PROBLEM DETAILS
Read through the listing below and return only the lines containing "evenodd".

DATA EXTRACTS
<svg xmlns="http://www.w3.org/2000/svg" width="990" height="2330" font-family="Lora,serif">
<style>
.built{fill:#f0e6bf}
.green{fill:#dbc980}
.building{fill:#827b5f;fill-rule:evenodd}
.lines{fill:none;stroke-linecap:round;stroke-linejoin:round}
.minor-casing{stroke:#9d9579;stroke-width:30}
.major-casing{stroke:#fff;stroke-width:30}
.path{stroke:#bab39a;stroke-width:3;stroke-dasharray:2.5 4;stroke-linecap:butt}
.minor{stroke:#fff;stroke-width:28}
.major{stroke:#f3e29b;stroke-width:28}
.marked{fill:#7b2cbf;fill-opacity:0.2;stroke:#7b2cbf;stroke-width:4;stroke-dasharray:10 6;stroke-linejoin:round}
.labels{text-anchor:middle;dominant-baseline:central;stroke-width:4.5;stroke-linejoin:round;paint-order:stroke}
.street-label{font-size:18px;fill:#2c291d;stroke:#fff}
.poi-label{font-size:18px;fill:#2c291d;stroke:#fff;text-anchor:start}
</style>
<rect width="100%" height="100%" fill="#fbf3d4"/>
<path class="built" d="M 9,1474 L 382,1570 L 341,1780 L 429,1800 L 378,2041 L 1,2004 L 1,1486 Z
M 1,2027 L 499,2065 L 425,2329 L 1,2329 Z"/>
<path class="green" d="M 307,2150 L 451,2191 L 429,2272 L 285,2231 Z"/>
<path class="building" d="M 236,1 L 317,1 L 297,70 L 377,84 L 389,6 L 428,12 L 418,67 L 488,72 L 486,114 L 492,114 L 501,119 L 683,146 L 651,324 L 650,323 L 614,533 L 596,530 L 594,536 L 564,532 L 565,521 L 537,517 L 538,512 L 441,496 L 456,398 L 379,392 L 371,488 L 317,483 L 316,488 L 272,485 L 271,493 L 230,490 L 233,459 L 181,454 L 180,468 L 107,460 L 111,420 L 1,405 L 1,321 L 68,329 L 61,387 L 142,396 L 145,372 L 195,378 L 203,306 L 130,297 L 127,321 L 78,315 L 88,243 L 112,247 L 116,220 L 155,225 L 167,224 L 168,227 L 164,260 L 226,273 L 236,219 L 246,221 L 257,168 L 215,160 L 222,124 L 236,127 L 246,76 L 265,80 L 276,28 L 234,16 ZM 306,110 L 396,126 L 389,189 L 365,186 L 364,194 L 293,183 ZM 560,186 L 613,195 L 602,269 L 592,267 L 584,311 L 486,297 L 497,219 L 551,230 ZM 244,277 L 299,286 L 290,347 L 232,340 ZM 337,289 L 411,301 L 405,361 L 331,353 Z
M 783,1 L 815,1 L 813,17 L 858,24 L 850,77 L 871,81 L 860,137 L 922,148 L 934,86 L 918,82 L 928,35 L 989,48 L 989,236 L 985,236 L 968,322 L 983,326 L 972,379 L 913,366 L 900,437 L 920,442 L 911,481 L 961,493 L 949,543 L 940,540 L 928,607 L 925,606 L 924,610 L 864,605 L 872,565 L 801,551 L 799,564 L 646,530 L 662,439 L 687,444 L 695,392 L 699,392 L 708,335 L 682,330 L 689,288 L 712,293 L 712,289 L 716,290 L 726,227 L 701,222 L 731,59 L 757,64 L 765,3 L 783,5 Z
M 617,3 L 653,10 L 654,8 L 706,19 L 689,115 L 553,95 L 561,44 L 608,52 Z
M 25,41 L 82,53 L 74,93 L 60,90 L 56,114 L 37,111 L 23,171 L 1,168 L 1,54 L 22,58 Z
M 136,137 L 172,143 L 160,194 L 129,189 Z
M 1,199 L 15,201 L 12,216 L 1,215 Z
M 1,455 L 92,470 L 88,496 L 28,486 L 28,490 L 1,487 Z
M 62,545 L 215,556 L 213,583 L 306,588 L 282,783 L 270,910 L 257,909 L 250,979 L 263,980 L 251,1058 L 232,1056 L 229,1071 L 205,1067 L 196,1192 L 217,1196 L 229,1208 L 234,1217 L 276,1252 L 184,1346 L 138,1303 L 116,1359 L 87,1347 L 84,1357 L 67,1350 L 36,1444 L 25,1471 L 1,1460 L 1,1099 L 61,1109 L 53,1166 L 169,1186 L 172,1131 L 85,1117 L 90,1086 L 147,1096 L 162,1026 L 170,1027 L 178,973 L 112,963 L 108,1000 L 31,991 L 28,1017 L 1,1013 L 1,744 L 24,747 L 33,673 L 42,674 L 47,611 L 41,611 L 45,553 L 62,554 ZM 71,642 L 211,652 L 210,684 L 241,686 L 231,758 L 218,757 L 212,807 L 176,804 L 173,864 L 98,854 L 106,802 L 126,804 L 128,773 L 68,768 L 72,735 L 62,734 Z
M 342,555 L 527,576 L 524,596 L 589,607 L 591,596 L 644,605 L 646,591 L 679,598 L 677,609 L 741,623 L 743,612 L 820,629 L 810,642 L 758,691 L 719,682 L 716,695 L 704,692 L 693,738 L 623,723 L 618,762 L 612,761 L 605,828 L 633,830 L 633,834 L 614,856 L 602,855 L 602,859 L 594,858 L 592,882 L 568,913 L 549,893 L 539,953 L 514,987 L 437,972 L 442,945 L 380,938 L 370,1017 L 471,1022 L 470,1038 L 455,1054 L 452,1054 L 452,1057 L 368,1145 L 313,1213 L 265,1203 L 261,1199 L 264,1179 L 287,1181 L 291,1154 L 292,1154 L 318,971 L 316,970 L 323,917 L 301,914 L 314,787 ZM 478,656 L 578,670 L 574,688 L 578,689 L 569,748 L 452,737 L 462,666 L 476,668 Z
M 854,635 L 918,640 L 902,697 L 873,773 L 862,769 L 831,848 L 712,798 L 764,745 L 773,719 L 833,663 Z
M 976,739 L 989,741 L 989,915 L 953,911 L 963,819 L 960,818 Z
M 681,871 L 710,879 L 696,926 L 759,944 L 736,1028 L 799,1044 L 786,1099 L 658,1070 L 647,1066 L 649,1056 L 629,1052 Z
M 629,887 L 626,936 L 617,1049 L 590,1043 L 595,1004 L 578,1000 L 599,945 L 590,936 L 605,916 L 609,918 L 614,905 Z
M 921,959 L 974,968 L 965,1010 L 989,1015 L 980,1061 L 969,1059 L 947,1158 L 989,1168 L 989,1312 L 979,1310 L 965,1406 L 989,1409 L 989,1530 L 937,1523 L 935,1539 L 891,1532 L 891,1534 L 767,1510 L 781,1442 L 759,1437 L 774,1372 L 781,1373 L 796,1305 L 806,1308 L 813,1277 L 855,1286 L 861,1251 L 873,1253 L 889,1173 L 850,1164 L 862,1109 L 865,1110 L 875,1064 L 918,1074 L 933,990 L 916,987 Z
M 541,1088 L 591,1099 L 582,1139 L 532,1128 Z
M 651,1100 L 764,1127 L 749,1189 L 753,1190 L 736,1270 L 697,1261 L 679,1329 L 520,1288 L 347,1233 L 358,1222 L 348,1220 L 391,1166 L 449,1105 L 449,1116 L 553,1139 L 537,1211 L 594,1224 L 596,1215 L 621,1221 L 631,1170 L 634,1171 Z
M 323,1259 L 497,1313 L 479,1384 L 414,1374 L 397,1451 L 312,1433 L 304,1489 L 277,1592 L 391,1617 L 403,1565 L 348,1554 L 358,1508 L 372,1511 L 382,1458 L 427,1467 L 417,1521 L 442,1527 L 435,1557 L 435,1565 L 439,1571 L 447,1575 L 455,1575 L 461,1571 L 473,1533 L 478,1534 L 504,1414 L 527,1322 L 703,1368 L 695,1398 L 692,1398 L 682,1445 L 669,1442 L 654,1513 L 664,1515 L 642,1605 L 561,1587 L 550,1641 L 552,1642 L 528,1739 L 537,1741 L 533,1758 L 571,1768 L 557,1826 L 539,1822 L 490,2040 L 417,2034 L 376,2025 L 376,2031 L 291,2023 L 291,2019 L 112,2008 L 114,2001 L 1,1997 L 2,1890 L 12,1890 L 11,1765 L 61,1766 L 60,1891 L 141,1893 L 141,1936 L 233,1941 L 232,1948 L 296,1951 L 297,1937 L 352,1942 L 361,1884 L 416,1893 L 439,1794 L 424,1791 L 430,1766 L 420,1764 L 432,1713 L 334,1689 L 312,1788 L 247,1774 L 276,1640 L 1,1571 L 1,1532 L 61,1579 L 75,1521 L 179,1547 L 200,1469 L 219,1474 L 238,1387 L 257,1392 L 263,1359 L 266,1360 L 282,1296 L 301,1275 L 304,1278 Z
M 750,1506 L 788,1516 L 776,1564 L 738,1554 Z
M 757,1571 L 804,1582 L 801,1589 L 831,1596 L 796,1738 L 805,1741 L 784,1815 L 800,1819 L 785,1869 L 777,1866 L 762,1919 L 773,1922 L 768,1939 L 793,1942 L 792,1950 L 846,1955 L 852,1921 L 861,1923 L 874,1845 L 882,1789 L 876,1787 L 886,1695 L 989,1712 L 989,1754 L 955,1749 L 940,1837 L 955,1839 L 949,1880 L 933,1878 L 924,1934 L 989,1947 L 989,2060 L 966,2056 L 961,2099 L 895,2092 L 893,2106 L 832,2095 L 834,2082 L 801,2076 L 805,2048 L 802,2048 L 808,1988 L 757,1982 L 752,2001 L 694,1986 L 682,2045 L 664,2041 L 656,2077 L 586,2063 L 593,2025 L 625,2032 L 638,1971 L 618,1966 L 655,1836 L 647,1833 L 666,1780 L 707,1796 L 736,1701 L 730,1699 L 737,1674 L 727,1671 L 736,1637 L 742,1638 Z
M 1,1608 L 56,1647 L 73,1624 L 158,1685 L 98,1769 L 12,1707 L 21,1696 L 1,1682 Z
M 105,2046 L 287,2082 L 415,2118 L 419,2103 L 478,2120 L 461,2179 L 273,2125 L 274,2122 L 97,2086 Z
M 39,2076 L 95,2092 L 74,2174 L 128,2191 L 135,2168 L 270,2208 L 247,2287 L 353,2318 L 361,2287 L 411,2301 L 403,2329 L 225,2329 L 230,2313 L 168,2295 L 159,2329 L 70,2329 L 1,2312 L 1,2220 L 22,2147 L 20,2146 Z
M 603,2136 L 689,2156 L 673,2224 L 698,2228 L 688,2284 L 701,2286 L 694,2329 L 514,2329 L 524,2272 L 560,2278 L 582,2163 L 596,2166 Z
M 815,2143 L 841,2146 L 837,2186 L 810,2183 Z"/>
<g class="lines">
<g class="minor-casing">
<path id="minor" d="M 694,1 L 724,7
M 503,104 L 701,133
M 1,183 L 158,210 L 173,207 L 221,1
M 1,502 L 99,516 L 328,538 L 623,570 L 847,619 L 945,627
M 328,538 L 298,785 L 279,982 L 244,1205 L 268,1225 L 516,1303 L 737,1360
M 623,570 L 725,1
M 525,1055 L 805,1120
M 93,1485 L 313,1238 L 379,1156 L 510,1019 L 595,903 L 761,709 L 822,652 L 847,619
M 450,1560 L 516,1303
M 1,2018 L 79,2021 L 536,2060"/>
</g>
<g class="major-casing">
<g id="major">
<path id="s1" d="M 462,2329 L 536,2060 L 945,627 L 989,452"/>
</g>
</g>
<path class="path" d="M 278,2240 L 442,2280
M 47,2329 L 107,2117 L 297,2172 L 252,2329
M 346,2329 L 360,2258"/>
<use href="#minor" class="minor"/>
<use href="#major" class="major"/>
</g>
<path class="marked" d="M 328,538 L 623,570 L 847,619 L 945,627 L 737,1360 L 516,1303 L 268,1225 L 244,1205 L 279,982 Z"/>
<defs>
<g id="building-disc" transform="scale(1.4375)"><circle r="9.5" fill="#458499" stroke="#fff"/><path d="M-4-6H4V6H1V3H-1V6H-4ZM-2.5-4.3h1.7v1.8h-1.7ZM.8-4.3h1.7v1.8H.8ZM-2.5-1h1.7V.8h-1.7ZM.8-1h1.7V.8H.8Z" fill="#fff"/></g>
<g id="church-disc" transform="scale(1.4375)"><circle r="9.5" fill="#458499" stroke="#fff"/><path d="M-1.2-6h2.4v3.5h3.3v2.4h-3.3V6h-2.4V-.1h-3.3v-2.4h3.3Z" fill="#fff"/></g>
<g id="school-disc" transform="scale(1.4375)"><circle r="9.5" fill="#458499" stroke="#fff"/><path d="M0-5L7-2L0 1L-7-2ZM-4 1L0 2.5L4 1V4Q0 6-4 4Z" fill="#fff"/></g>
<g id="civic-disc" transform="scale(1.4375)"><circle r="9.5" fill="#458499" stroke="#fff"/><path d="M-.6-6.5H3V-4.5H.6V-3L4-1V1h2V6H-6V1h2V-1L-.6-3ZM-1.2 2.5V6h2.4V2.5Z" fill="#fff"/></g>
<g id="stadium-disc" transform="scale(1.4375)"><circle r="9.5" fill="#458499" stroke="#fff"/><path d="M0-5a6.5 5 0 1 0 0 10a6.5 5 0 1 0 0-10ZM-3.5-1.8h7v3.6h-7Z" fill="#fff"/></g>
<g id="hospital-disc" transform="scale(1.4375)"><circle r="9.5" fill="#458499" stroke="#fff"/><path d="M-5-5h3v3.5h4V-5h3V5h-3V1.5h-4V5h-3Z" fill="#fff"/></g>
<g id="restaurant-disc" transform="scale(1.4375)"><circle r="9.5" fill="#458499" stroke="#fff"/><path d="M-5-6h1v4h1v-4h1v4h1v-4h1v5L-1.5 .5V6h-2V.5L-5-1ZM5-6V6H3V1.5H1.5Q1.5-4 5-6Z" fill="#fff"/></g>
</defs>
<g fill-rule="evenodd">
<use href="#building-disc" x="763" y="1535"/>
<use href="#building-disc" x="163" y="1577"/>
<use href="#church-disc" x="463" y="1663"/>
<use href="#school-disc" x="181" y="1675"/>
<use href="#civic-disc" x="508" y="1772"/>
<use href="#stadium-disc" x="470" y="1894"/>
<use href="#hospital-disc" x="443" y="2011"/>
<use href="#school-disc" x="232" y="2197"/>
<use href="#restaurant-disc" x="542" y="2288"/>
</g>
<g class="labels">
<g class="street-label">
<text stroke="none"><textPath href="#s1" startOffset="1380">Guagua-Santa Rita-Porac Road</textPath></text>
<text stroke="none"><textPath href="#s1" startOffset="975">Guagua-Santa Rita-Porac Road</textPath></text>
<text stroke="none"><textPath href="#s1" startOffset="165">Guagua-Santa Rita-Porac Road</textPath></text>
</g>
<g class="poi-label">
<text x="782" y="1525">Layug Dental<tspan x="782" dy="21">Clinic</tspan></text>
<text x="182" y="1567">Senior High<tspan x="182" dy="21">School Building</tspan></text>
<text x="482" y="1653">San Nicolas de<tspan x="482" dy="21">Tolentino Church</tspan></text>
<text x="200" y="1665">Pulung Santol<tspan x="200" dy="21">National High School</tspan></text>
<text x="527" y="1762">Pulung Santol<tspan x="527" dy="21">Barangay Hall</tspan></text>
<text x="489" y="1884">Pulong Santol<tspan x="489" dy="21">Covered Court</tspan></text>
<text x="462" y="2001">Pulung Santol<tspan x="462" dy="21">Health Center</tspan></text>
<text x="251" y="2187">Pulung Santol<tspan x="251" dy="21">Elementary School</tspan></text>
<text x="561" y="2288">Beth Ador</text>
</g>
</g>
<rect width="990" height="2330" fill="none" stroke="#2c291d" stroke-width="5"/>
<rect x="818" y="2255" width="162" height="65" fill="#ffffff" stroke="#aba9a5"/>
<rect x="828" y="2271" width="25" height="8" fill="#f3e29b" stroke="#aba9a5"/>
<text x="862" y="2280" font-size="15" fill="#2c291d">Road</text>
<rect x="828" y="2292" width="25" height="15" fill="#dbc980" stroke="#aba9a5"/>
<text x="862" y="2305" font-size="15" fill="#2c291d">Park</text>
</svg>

SOLUTION FOR THIS PROBLEM
.building{fill:#827b5f;fill-rule:evenodd}
<g fill-rule="evenodd">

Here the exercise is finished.